Friday, December 15, 2017

Below the Sewers

The Forbiddance is so old it is not even a magic anymore. And the danger of such a thing is that one can learn to take it for granted, to assume that what has been before will always remain. We should know better. Our history is made of knowing better. But we forget. In this, we are like the humans. We also can forget, can choose to remember memories over facts. Sometimes there are holes, gaps caused by our comings and goings. The humans have stories of us, of course. Some have seen our city, and call it civilization.

It is nothing. Far under the earth, in caverns of evermoss and the old waters, made of trees and stones and sands. It is large, larger than the vast city that hums above us, but it is all that is left. Once the surface was ours. They say other worlds, too, sometimes, in the very old stories. The ones that contain only the truth that is myth. Once the world was ours, or nearly so. No one agrees about what changed. But one day the world turned against us, and none of our magics could stop the future. We turned inward. Fled to one point. Built our city far under the earth.

We were safe, until the humans came. We killed them, at first, but each death put a hole in the Forbiddance. Allowed them entry into our city. After the first place, we fell back. Rebuilt the old magic. Became stories that never quite dwindled into legend. Cultivated our freedom at the expense of many things. It is more important to be safe than to be free. Safety was survival. Still, some came, with curiosity deep enough to push through the Forbiddance. Some we left live. Others we drove out or tricked.

And still more humans came. The land above us became a city, the weight of it a promise. But we were not forever. They will not be forever. We can wait, until the world forgives us. Until we can reclaim what was lost. We cultivate detachment. We discover respect. We try to become a deeper part of the is that is the world.

The boy. The boy comes walking down one of the old tunnels. He is belting out a human song at the top of his lungs as if the darkness was never a thing to be feared, as though he was not lost far beyond the lands he knows. I move closer, blending into shadow and stone. There are tricks and snares to force him away. I slow. He is eleven. I do not know how I know this, or why it matters.

He stops. Smiles, showing mammal teeth, but it is even so a smile. “Hi! I’m Jay!”

“I am Hkri,” I say, and only after realize he has spoken in our tongue. No human knows the tongue of the People. It is not taught.

“I’m having an adventure and maybe got lost, but that’s an important part of adventures.” He holds up a human contraption in one hand. “I brought a flashlight,” he says proudly, and his pride is as old as any scale I have known. I think, sometimes, that we are the source of their stories about dragons, but Jay’s pride would put a dragon to shame.

“You should not be here.”

“But if I only went where I should be, I wouldn’t have adventures! And did you know I’ve never met a lizard person before?”

“I did not. We’ve never met,” I add, though it seems absurd.

“Oh! But we just did, and we’re friends,” he says, and I would swear the saying makes it so.

There is power here that goes deeper than any I know. “It is dangerous to our magic if you remain.”

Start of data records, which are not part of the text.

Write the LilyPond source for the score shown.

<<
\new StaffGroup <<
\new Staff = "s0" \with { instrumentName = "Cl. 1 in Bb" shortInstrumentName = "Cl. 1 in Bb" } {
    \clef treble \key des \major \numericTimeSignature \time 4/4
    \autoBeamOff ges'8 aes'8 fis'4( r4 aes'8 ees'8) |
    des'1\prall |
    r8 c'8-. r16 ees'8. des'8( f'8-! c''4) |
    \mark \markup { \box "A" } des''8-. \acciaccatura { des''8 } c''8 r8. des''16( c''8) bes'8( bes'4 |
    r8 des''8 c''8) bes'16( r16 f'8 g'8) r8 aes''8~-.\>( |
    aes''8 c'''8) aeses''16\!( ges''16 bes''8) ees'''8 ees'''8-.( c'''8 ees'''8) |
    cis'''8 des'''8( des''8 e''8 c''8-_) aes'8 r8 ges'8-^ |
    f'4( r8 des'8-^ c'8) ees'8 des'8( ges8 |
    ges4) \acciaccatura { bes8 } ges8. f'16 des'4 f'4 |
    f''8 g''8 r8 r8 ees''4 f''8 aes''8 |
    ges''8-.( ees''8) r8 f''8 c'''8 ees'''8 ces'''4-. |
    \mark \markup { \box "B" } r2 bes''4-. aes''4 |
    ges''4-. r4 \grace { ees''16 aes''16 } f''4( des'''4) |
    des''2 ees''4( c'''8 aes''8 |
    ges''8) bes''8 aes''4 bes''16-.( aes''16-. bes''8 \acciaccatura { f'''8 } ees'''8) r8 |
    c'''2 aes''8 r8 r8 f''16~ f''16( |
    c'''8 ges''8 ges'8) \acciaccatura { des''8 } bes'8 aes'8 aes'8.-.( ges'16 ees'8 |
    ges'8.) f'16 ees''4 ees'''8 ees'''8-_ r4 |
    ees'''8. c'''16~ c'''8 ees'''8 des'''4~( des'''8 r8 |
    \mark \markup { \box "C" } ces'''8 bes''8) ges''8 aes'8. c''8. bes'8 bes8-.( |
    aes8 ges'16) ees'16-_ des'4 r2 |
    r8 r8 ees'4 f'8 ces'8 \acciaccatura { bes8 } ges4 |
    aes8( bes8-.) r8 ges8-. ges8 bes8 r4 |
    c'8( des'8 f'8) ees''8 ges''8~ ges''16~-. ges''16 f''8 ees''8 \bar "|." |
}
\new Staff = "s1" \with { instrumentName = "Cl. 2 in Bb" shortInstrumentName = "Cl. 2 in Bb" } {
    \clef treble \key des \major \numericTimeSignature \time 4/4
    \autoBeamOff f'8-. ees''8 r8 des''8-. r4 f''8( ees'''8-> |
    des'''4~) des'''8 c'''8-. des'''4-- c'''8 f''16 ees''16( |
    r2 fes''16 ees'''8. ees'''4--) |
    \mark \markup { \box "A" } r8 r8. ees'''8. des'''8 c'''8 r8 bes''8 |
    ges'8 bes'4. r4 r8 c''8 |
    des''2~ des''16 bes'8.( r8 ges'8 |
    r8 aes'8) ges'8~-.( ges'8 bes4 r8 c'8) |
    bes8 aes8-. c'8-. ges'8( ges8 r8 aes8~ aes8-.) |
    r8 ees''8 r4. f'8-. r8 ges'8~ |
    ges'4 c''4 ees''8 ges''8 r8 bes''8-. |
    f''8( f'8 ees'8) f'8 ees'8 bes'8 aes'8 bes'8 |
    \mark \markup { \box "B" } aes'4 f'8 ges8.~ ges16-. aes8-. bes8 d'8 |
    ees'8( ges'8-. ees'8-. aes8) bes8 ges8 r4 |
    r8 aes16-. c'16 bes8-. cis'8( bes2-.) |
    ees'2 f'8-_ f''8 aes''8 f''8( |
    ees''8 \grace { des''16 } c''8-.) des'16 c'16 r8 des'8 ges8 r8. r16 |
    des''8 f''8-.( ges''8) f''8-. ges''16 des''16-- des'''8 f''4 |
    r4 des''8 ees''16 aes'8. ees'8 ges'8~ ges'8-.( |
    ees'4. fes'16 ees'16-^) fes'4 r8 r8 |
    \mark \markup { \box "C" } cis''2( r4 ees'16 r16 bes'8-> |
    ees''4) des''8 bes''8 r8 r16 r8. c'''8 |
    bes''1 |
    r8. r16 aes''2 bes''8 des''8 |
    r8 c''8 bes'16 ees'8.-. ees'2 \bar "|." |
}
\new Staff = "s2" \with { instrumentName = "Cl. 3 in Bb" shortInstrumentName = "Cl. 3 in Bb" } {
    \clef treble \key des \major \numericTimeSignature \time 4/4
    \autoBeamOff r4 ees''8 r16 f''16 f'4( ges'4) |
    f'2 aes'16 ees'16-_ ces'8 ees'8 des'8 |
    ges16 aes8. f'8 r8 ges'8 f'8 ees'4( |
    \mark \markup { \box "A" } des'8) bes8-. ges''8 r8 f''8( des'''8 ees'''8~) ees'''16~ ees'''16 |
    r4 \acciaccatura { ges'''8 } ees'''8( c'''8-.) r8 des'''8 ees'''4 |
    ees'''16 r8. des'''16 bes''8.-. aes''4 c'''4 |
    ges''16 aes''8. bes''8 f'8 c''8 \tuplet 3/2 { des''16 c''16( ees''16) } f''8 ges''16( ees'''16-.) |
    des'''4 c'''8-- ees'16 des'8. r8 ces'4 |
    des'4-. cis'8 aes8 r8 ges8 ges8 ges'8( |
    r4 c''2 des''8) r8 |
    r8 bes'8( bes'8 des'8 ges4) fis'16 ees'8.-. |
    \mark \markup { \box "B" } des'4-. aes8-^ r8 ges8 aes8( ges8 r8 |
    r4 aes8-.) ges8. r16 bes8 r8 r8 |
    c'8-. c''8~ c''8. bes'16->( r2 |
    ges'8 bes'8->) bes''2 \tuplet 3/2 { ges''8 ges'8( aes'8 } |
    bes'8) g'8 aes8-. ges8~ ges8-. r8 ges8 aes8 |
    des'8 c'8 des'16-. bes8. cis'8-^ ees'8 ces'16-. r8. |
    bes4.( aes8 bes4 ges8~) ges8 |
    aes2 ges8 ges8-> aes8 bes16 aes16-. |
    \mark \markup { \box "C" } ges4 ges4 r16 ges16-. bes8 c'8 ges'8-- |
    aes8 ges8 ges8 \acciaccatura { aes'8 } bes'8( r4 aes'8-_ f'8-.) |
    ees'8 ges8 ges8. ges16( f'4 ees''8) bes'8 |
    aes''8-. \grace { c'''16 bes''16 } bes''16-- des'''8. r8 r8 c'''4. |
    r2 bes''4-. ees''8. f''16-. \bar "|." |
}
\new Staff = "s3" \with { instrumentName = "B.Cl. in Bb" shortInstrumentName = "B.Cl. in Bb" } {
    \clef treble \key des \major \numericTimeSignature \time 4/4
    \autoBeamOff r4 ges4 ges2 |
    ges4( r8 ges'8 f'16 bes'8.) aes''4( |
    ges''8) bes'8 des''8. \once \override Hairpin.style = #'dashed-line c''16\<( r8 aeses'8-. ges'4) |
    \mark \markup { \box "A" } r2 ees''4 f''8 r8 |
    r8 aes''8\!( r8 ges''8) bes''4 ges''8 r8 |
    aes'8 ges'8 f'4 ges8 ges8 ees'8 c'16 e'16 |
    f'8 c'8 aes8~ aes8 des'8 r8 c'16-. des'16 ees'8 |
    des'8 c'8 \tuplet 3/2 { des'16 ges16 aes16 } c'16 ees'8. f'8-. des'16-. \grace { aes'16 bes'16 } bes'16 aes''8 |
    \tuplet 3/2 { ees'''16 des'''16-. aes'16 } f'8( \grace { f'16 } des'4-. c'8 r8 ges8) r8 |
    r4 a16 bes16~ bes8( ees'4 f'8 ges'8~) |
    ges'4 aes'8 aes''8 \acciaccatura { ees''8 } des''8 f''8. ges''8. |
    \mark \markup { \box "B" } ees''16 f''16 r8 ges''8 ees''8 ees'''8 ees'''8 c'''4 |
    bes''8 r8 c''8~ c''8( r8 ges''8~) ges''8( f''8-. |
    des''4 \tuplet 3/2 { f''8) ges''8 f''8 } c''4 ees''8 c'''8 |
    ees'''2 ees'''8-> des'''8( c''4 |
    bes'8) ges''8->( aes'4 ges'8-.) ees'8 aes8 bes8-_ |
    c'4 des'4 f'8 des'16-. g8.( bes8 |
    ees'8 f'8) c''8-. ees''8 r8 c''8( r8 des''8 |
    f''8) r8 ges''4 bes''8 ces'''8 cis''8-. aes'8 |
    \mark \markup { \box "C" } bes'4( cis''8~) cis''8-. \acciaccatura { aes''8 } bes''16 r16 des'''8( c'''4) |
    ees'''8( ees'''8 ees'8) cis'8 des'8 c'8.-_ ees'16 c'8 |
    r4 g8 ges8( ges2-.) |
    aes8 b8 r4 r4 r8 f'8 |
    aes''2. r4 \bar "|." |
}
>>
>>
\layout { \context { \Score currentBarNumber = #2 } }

Jay scratches his head. “I don’t think so? It had lots of holes and I fixed those bindings like a jayboss does.”

I still a moment, as if under the sun or before a kill. I sing a fragment of the old Work, and listen to the Forbiddance. It is clear, whole in a way so deep I did not known it was broken until now. “What are you?” I ask, and I’m so shocked I speak in a human tongue.

“I’m Jay,” he says, as if that was an explanation enough. “Also! I have some friends who might want to meet you and I bet if you cultivate jaysome then it will be okay!”

I have no idea what he means.

I find myself saying yes.


Some things, there is no detachment from, and his smile of joy is one of those.